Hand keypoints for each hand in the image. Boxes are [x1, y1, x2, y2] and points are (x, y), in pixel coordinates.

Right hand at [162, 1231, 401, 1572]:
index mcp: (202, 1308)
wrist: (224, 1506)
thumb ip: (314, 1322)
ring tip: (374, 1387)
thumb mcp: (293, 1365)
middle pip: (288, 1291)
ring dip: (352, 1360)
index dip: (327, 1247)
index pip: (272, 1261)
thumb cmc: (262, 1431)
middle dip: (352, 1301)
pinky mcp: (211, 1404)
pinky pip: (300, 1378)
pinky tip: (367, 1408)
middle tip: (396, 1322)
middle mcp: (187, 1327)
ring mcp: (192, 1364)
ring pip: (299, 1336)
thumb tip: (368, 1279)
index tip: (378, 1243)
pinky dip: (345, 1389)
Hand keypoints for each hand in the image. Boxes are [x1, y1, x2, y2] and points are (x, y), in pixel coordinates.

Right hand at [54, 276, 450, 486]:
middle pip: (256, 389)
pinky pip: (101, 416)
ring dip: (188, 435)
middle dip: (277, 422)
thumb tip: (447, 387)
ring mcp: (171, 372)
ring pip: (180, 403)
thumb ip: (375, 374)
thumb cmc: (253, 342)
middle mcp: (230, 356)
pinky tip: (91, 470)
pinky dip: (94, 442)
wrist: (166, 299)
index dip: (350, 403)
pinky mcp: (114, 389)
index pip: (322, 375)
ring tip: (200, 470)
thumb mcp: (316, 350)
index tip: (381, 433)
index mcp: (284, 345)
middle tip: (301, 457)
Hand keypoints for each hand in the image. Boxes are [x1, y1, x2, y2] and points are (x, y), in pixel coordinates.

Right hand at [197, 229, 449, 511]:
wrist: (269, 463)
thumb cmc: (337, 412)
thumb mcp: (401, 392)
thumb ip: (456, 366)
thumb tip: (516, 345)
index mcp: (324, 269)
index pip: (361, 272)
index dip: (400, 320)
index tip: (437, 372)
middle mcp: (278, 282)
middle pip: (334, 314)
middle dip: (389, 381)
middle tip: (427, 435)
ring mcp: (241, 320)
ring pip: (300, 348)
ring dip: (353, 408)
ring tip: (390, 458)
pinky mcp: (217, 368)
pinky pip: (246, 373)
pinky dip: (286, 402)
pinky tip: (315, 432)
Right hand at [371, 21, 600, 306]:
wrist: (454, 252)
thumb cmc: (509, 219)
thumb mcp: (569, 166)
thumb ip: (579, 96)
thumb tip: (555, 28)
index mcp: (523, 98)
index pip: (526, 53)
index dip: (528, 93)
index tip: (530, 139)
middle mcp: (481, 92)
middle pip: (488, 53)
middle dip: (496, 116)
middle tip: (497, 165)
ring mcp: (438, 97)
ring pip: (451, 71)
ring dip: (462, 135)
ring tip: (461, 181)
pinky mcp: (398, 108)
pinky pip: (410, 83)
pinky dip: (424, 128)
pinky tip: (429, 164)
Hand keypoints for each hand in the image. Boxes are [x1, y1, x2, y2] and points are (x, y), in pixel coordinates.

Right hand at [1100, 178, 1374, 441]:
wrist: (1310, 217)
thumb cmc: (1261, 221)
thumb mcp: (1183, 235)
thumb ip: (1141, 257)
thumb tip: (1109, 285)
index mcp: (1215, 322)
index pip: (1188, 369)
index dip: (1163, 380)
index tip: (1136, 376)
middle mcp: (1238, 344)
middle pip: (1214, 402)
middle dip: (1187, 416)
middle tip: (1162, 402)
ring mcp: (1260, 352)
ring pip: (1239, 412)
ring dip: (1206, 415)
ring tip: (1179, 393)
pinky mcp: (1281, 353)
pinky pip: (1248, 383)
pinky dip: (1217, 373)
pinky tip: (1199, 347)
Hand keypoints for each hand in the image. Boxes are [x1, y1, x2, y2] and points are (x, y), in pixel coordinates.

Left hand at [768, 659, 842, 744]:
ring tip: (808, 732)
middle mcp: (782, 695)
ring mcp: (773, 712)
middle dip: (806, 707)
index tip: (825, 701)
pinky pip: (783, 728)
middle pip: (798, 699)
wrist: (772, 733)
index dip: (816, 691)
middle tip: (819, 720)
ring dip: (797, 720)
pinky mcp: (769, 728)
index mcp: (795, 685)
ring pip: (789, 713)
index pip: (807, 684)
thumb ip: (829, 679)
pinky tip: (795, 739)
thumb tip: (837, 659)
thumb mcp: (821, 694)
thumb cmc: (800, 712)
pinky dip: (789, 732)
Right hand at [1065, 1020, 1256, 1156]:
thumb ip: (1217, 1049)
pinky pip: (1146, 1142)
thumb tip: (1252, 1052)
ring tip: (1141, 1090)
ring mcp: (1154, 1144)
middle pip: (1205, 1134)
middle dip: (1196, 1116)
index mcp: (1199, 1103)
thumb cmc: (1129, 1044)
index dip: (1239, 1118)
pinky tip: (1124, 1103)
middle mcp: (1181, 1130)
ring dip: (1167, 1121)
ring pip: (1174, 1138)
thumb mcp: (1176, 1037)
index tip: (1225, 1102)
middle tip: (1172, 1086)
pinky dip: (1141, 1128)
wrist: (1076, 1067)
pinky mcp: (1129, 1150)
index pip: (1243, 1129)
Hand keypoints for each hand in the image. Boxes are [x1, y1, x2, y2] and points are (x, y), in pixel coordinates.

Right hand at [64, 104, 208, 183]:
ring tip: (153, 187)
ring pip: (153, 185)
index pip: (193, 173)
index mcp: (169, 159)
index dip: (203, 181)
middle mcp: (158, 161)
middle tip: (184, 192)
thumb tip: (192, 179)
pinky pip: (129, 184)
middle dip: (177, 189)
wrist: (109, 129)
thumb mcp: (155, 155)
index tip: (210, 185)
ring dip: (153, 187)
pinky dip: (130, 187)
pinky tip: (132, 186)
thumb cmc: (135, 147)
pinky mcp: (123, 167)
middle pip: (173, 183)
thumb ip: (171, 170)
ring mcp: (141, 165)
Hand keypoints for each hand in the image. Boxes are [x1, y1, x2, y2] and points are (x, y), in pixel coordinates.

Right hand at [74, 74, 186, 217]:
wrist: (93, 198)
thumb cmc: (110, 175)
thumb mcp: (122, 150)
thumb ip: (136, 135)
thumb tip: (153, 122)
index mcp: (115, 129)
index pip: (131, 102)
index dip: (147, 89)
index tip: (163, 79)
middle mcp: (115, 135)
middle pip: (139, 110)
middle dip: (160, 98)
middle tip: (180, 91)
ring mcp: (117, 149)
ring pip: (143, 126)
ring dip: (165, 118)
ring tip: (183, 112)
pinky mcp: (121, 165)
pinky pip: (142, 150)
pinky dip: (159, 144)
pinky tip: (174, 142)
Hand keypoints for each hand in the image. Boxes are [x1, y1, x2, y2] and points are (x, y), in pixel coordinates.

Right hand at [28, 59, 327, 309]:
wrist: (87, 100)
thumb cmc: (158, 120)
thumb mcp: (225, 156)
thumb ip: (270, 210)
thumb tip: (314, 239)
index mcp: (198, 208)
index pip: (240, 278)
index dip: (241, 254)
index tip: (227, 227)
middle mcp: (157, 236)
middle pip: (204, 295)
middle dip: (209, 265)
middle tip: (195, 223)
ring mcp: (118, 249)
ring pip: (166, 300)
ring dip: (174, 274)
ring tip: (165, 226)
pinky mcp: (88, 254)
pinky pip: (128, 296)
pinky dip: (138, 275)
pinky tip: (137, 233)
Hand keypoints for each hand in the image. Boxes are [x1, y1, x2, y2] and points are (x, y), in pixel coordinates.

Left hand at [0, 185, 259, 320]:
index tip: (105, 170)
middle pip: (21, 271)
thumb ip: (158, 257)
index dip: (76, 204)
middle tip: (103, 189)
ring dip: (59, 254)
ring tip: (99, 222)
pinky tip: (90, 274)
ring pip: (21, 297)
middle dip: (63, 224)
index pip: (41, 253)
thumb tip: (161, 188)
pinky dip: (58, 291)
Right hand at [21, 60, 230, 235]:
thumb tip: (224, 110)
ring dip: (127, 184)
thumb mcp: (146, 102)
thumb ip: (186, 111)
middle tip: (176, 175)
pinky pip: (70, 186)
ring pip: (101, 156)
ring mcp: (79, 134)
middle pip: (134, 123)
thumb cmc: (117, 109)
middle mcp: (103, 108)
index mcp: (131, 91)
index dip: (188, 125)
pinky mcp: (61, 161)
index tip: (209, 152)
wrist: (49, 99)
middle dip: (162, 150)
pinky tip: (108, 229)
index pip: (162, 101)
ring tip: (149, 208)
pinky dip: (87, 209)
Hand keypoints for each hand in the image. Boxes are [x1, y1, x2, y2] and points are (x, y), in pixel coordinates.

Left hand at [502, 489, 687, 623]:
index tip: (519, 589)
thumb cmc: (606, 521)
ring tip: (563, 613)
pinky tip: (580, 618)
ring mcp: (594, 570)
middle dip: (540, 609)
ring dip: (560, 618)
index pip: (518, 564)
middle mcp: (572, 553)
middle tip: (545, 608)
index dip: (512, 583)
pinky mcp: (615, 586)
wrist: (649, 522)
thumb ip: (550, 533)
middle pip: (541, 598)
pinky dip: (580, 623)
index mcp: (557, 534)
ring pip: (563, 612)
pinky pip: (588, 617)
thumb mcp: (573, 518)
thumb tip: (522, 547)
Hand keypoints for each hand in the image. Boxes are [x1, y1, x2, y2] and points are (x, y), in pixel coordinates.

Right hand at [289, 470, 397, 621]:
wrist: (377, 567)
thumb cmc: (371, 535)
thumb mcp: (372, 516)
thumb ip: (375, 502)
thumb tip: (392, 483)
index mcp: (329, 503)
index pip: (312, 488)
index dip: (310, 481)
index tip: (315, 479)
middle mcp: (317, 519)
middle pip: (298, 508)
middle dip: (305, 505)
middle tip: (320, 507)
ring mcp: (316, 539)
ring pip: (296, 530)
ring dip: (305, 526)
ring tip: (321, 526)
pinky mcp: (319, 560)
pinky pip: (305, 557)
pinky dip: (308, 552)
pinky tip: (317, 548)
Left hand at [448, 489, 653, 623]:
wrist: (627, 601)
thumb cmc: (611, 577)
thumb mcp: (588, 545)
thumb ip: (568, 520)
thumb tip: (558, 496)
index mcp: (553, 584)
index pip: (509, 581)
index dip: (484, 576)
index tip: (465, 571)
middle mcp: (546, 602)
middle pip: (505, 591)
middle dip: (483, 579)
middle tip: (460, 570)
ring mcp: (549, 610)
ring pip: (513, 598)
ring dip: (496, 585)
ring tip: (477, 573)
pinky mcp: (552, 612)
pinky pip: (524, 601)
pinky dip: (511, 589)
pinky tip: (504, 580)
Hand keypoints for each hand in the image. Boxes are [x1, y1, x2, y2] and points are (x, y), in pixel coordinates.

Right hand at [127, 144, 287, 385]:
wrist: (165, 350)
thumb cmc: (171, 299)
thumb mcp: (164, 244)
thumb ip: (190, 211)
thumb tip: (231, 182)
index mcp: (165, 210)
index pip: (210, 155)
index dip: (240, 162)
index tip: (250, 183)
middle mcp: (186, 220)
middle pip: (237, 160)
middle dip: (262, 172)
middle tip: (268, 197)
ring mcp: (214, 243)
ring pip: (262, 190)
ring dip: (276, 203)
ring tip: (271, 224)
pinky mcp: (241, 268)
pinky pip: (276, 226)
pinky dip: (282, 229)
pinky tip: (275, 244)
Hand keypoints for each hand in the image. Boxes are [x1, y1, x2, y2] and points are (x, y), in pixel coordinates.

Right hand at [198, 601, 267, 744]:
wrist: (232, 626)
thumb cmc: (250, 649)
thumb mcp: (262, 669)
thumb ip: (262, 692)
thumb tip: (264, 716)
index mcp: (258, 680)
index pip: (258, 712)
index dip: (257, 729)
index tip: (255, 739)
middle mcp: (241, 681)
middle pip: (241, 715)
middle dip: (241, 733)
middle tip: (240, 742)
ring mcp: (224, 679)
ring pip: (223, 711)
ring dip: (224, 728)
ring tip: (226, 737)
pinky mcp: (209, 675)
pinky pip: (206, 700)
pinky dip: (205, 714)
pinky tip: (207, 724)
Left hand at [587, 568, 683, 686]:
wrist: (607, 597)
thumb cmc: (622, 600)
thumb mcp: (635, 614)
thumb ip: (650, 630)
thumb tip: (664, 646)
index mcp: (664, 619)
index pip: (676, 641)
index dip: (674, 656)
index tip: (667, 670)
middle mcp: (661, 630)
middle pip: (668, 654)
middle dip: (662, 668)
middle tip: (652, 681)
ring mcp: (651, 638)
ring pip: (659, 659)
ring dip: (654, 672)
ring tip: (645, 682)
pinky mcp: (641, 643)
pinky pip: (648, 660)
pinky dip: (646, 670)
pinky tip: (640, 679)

▬▬▬▬▬▬▬▬▬▬

- _ACTIVITY_
Extract the lines of the preceding material that run from the line with "thumb ip: (579, 96)" through the line with "pinky tip: (429, 164)", inclusive, reproducing them exactly and adding nothing.

- _OUTPUT FOR THIS EXERCISE_
thumb ip: (579, 96)
thumb tip: (555, 28)
index mcp: (523, 98)
index pip: (526, 53)
index dip: (528, 93)
index tip: (530, 139)
middle mcp: (481, 92)
middle pip: (488, 53)
middle dip: (496, 116)
middle tip: (497, 165)
ring mcp: (438, 97)
ring pip: (451, 71)
ring dip: (462, 135)
ring tip: (461, 181)
pinky mcp: (398, 108)
pinky pip: (410, 83)
pinky dip: (424, 128)
pinky tip: (429, 164)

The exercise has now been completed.